The chamber hung in silence. Not a breath stirred. The broken pillar hissed steam and dust, and the being that emerged from it stood still, as though the destruction was merely a byproduct of its arrival—not an act of aggression, but inevitability.
Lynchie couldn't move. Her knees threatened to buckle beneath the weight of the being's presence. Its form pulsed like a living rune, composed not of flesh but symbols constantly rewriting themselves. No face, no eyes—and yet she knew it saw her. It saw all of her.
Zev moved first.
He stepped in front of her, arm raised, spiral wards flickering to life along his bracer. "Stay behind me."
The being tilted its head. Or maybe it was just rearranging the glyphs where its head should have been. "Protector," it spoke—though the word wasn't heard with ears. It fell into their minds like truth dropped into water.
Zev didn't flinch. "You've crossed the last of the Archive's sovereign rings. That's a declaration of war."
"We do not war," said the Sigilborne. Its voice was layered—like a choir in a tomb, each tone echoing from a different decade. "We retrieve. What was born of our glyph returns."
It pointed directly at Lynchie.
She stepped back.
"No," she breathed. "You can't just decide I belong to you."
"You were made by what we are," it replied. "Your blood has remembered. The wards you awakened are ours. The convergence approaches, and the Spiral must be whole."
"She's not a tool," Zev snarled. "She has choice."
The Sigilborne's body flexed. Spiral threads unraveled and rewove themselves, forming a shield of glowing runes in the air around it.
Vyen whispered from behind, "If it crosses further, the inner wards will react. You saw what they did to the last incursion."
"I'm not letting it take her," Zev growled.
Lynchie felt heat rise in her hands again. The glyphs under her skin shimmered, glowing brighter with every breath. The Archive responded to her fear, to her defiance.
She looked the Sigilborne straight on.
"I don't remember anything you say I was. But I know I'm not yours."
The Sigilborne's head tilted once more. "You deny your anchor. Then we test the glyph."
Suddenly, the space between them twisted.
The air tore open in a spiral vortex, and Lynchie was yanked forward—not physically, but through the mind, her spirit pulled like thread through the eye of a needle.
She stood on a battlefield—not real, but remembered. A memory etched in Spiral runes.

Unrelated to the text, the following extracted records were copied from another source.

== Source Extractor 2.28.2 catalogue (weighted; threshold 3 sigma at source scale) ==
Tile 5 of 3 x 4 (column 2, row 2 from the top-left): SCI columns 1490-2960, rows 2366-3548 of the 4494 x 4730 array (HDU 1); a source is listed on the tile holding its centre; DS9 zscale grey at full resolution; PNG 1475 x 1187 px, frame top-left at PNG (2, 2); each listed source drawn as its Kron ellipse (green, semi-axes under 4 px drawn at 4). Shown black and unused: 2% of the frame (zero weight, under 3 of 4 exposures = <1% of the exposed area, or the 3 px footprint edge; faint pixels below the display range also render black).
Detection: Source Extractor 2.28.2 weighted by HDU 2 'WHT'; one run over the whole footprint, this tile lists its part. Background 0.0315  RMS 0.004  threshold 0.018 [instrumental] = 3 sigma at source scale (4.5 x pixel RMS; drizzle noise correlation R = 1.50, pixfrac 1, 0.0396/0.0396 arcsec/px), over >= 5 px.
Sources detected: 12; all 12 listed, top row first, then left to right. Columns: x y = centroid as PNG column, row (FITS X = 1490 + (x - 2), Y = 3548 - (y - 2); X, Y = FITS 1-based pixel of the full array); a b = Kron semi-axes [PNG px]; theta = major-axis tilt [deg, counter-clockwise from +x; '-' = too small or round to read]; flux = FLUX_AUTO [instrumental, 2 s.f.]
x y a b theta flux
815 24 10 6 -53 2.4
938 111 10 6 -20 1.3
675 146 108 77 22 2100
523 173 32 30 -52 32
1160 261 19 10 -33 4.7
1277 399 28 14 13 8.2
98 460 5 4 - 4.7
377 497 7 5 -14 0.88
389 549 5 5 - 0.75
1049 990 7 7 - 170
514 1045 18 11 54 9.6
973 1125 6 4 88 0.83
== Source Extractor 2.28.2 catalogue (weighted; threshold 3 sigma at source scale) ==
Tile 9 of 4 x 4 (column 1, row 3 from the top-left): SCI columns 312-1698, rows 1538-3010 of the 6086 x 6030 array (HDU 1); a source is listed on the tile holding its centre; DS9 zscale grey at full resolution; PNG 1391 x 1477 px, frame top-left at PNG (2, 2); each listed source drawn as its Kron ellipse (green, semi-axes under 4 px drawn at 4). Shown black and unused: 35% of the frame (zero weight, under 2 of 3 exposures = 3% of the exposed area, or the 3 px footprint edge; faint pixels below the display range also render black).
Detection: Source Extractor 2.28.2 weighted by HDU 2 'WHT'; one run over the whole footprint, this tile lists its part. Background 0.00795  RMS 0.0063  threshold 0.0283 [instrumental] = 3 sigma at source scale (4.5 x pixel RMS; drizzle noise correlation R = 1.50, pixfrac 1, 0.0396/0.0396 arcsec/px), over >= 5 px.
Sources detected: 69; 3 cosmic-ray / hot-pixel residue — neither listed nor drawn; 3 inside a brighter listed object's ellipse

A thousand warriors stood in silence, their faces carved with shifting symbols, all turned toward a blazing tower of spiral flame. At the center: a woman. Eyes wild, arms covered in burning glyphs. Screaming a name.
Her name.
Lynchie.
Lynchie screamed.
The memory spat her out.
She collapsed onto the floor of the dome, coughing, shaking, her palms bleeding where the glyphs had burned through her skin.
Zev caught her before she fell.
"What did it do?" he asked, voice trembling with fury.
"She… she was me," Lynchie whispered. "Or I was her."
Vyen paled. "A rebirth line. There hasn't been a Spiral-borne echo in over two thousand years."
The Sigilborne lowered its arms. "You begin to remember. When the Spiral breaks, only she who bore the glyph of all will survive. The test has begun."
With a final shimmer, the Sigilborne dissolved into a stream of shifting letters and vanished into the cracks of the broken floor.
For a long time, no one moved.
Zev pressed a cloth into Lynchie's hands, stopping the blood. "You passed."
"No," she whispered. "I didn't."
"Why?"
"Because I wanted to go with it. Just for a second." Her voice broke. "I wanted to remember."
Outside, horns began to sound—long and deep.
Vyen's eyes widened. "The outposts. They're signaling retreat."
Zev helped Lynchie stand. "What now?"
Vyen turned toward the exit, his eyes grim. "Now? We prepare for war."
And from the cracks in the dome, the Spiral trembled once more.